BERLIN – Panasonic Corp. plans to keep its liquid crystal display business even after rivals Sony Corp., Toshiba Corp. and Hitachi Ltd. agreed this week to divest their LCD units amid intensifying competition from South Korean and Taiwanese producers.
LCDs represent a “tough business but it’s a strategic business,” Panasonic’s head of European operations, Laurent Abadie, said in an interview Thursday in Berlin.
Panasonic, based in Osaka, aims to generate 60 to 70 percent of its revenue in Europe from environmentally friendly offerings such as energy-efficient home appliances by 2018, he said.
Panasonic, which last year posted its first annual profit in three years, announced fresh job cuts in April as it tries to transform itself into a leader of such products as solar panels and rechargeable batteries while competition in TVs stiffens.
The maker of Viera TV and Lumix cameras spent more than ¥460 billion purchasing stakes in Sanyo Electric Co. and Panasonic Electric Works Co. last year to boost its energy-related businesses.
The company, which in June said full-year profit would drop 59 percent, hurt by the March earthquake, is “working hard to review operating costs” and the measures will result in some “rationalizations,” Abadie said, without giving details.
Panasonic has no plans for further solar panel acquisitions, Abadie said at the IFA consumer electronics fair. “We’ll have to study on a case-by-case basis.
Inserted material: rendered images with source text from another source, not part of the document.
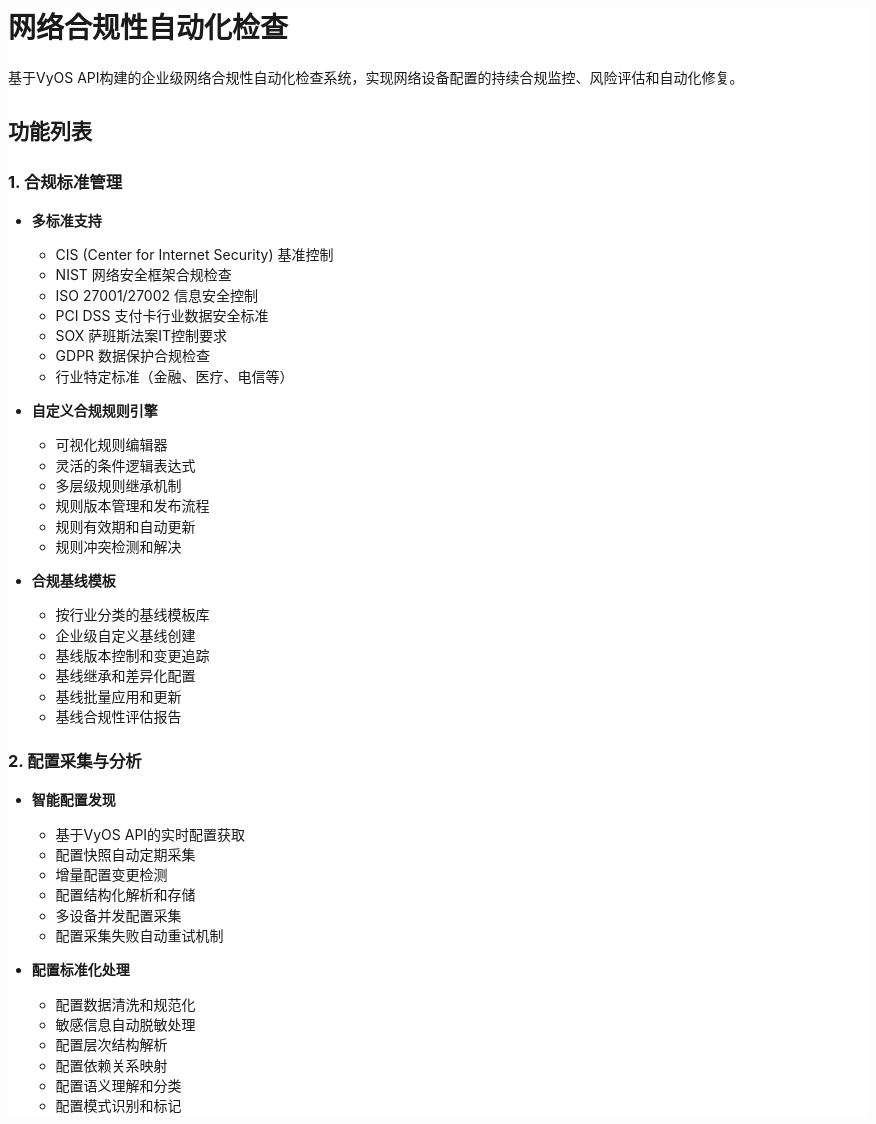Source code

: # 网络合规性自动化检查

基于VyOS API构建的企业级网络合规性自动化检查系统，实现网络设备配置的持续合规监控、风险评估和自动化修复。

## 功能列表

### 1. 合规标准管理

- **多标准支持**
  - CIS (Center for Internet Security) 基准控制
  - NIST 网络安全框架合规检查
  - ISO 27001/27002 信息安全控制
  - PCI DSS 支付卡行业数据安全标准
  - SOX 萨班斯法案IT控制要求
  - GDPR 数据保护合规检查
  - 行业特定标准（金融、医疗、电信等）

- **自定义合规规则引擎**
  - 可视化规则编辑器
  - 灵活的条件逻辑表达式
  - 多层级规则继承机制
  - 规则版本管理和发布流程
  - 规则有效期和自动更新
  - 规则冲突检测和解决

- **合规基线模板**
  - 按行业分类的基线模板库
  - 企业级自定义基线创建
  - 基线版本控制和变更追踪
  - 基线继承和差异化配置
  - 基线批量应用和更新
  - 基线合规性评估报告

### 2. 配置采集与分析

- **智能配置发现**
  - 基于VyOS API的实时配置获取
  - 配置快照自动定期采集
  - 增量配置变更检测
  - 配置结构化解析和存储
  - 多设备并发配置采集
  - 配置采集失败自动重试机制

- **配置标准化处理**
  - 配置数据清洗和规范化
  - 敏感信息自动脱敏处理
  - 配置层次结构解析
  - 配置依赖关系映射
  - 配置语义理解和分类
  - 配置模式识别和标记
Give us some time to digest Sanyo,” he said.
The Sanyo acquisition also resulted in some overlaps and Panasonic agreed to sell Sanyo’s washing machine and fridge unit in July. Abadie said there are no plans for further disposals.
The LCD deal involving Sony, Toshiba and Hitachi may create the world’s biggest maker of LCDs for mobile phones and cameras as Japanese firms struggle to compete against South Korea’s Samsung Electronics Co. and Taiwan’s Chimei Innolux Corp.